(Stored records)
↓

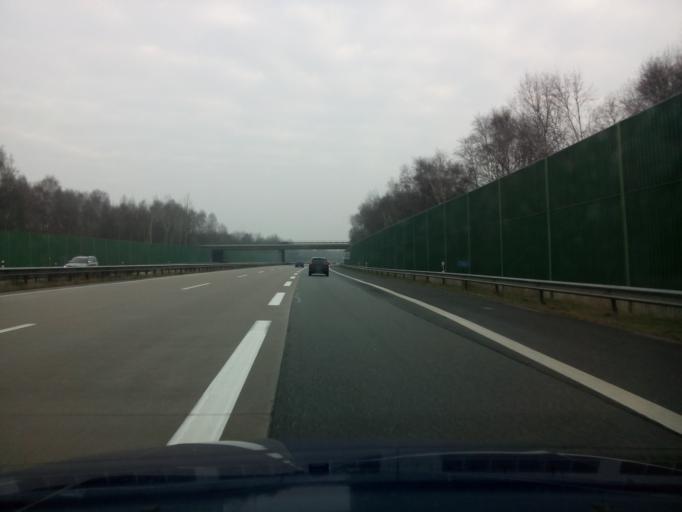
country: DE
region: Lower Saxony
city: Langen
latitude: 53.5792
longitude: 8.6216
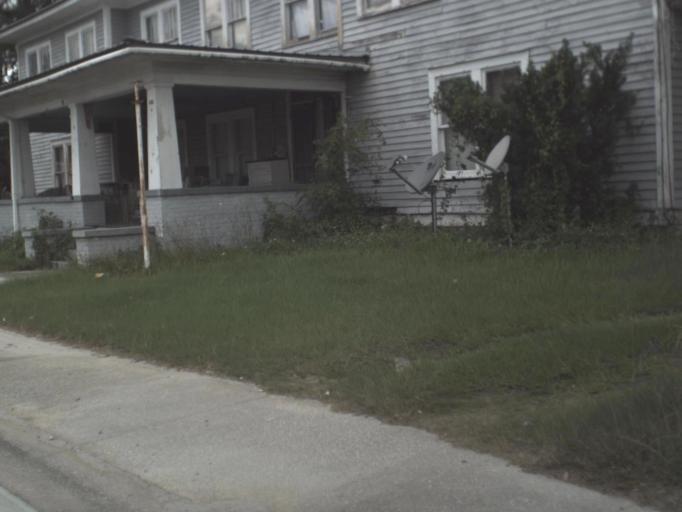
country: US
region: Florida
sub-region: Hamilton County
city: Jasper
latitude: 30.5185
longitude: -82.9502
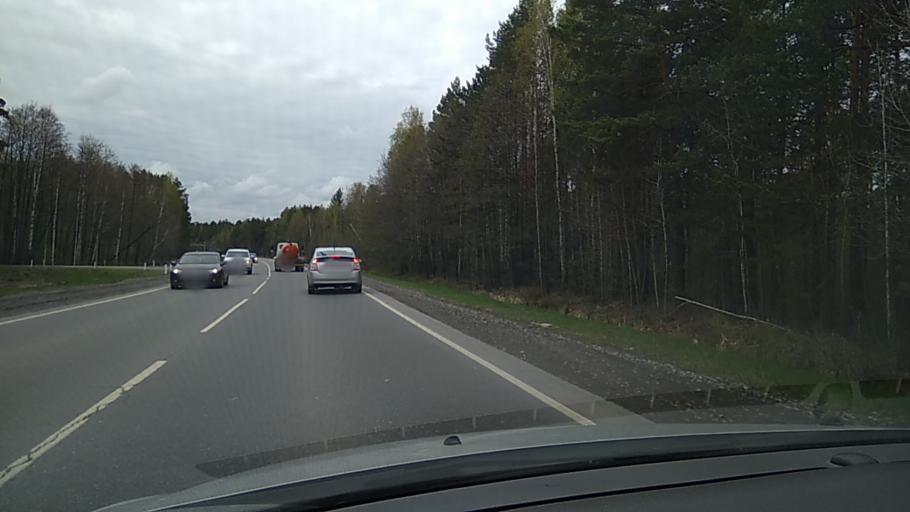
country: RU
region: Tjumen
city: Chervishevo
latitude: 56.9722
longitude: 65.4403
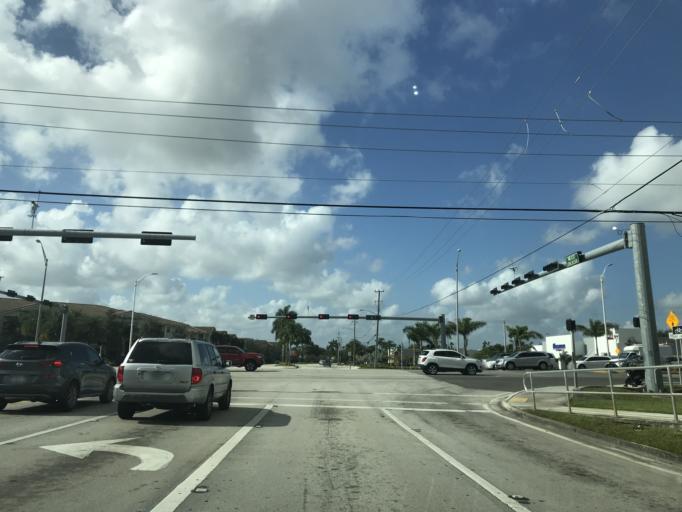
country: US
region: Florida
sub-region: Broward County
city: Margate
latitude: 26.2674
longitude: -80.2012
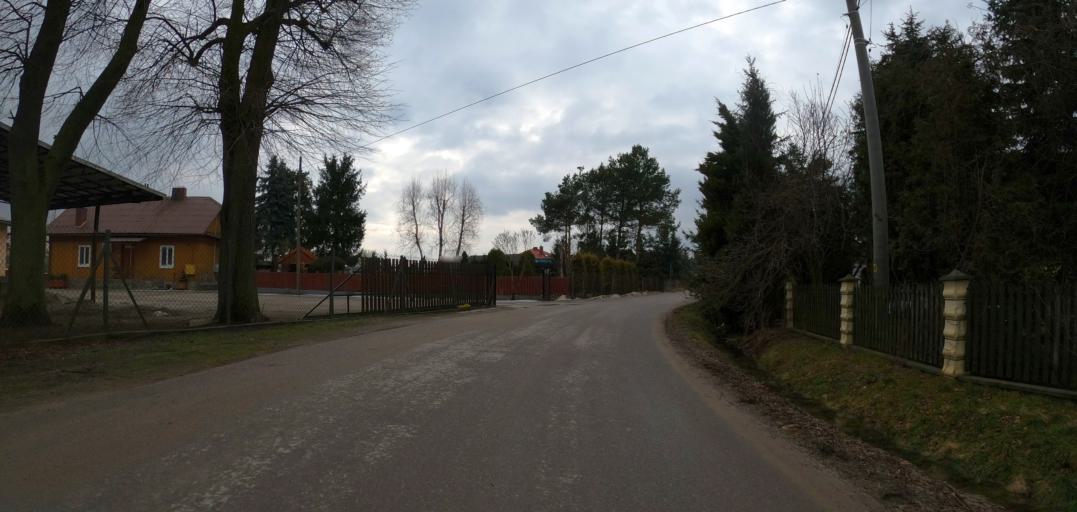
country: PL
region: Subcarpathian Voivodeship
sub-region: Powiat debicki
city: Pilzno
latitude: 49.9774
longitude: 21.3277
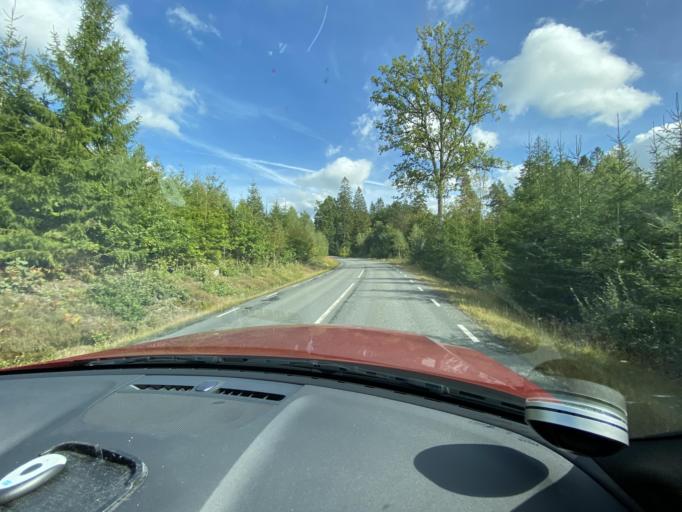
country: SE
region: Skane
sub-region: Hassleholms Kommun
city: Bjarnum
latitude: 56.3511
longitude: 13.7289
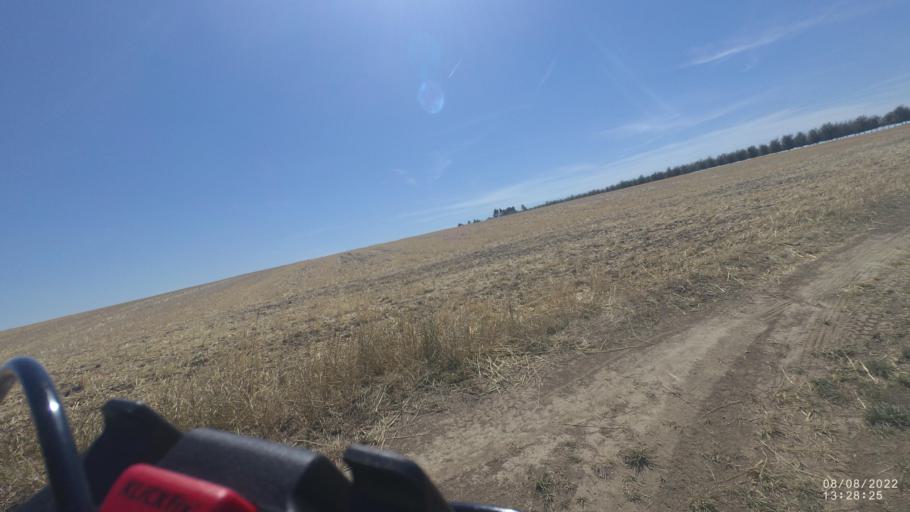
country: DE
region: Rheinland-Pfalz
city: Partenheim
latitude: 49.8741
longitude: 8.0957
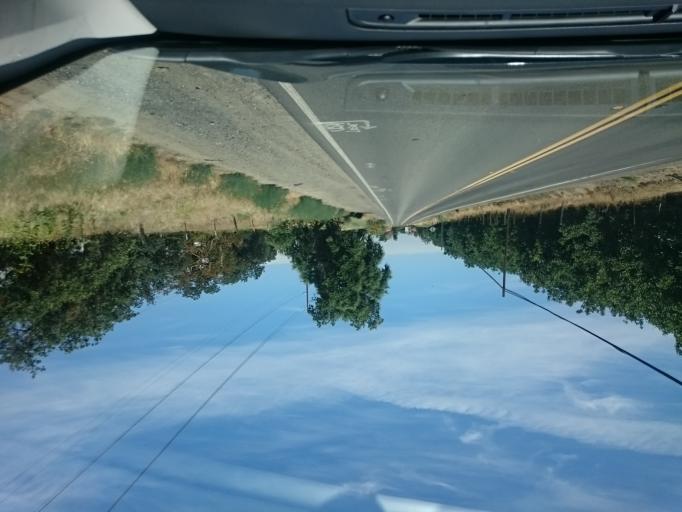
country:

↑
↓

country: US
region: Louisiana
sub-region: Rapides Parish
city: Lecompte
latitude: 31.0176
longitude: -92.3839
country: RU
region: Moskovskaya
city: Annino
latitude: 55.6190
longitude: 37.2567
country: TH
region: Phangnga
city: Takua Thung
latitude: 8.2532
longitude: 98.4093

↑
↓

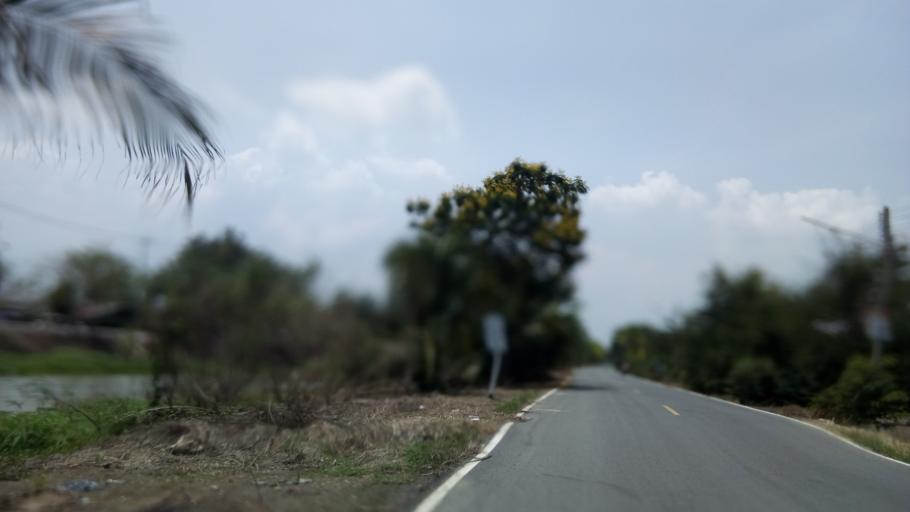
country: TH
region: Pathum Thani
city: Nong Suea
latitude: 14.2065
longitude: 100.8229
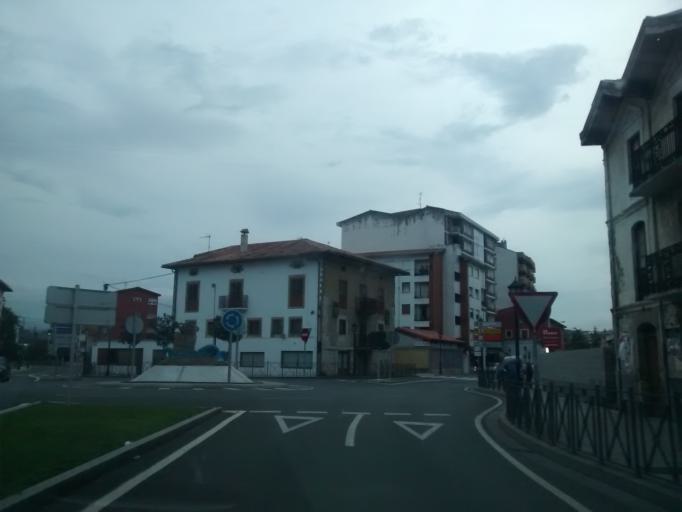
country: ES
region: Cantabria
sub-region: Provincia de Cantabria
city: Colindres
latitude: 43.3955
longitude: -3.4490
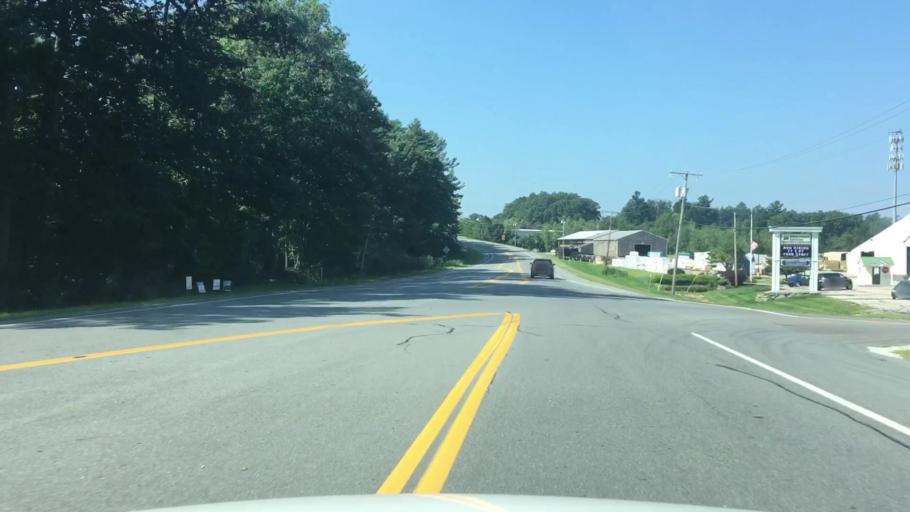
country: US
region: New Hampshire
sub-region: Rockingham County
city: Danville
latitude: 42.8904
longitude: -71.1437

↑

Can you return, unchanged, every line of the entries from the one containing "sub-region: Rapides Parish" down to the one containing "latitude: 8.2532", both of those included?

sub-region: Rapides Parish
city: Lecompte
latitude: 31.0176
longitude: -92.3839
country: RU
region: Moskovskaya
city: Annino
latitude: 55.6190
longitude: 37.2567
country: TH
region: Phangnga
city: Takua Thung
latitude: 8.2532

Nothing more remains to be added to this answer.